=== Material supplied ===
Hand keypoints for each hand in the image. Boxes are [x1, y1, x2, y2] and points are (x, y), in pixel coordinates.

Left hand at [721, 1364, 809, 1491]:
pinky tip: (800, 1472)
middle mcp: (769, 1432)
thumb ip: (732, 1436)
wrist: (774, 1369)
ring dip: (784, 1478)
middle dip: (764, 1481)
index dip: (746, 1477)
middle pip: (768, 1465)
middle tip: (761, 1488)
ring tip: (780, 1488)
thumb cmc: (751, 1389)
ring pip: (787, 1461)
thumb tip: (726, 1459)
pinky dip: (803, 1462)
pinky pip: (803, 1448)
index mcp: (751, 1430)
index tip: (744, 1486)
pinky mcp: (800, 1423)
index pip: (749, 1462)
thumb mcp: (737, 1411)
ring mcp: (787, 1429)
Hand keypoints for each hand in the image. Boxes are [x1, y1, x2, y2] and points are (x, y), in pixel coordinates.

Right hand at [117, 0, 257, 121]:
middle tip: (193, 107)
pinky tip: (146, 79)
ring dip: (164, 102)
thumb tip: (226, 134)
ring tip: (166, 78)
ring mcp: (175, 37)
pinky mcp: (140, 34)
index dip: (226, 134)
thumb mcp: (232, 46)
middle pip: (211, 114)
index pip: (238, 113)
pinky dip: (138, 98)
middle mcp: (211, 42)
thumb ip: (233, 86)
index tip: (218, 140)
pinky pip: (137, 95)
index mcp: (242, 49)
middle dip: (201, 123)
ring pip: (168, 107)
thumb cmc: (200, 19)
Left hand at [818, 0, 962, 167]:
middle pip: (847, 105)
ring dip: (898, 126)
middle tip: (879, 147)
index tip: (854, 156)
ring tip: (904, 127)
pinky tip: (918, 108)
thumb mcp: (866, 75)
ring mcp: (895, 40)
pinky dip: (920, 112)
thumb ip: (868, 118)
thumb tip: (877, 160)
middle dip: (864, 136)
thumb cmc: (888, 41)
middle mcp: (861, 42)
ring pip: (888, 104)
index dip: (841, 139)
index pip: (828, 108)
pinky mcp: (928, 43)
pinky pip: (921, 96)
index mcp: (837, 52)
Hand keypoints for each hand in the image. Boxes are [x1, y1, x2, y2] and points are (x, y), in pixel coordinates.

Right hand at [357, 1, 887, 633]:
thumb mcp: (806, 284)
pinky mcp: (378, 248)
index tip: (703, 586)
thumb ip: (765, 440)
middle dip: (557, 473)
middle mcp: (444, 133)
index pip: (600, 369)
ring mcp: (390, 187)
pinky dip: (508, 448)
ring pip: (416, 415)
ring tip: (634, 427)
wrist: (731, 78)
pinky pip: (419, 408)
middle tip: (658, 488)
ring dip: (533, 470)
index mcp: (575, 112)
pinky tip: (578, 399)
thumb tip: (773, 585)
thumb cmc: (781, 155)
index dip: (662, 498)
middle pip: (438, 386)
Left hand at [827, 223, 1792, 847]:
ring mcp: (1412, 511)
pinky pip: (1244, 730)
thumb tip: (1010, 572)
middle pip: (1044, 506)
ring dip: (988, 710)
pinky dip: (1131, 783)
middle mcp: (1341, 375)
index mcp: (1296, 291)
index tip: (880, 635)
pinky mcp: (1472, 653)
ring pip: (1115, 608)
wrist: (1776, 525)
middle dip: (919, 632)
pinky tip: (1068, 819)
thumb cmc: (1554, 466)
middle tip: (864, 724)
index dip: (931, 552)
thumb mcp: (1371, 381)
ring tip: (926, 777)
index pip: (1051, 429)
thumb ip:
===
• _Exercise brief_: Your task is to set down only the lines that run from the opening of the listing to the line with "middle tip: (761, 1488)", both ends included, each unchanged.

• _Answer below_:
Hand keypoints for each hand in the image. Boxes are [x1, y1, x2, y2] and points are (x, y), in pixel coordinates.

Left hand at [721, 1364, 809, 1491]:
pinky tip: (800, 1472)
middle mcp: (769, 1432)
thumb ip: (732, 1436)
wrist: (774, 1369)
ring dip: (784, 1478)
middle dip: (764, 1481)
index dip: (746, 1477)
middle pip: (768, 1465)
middle tip: (761, 1488)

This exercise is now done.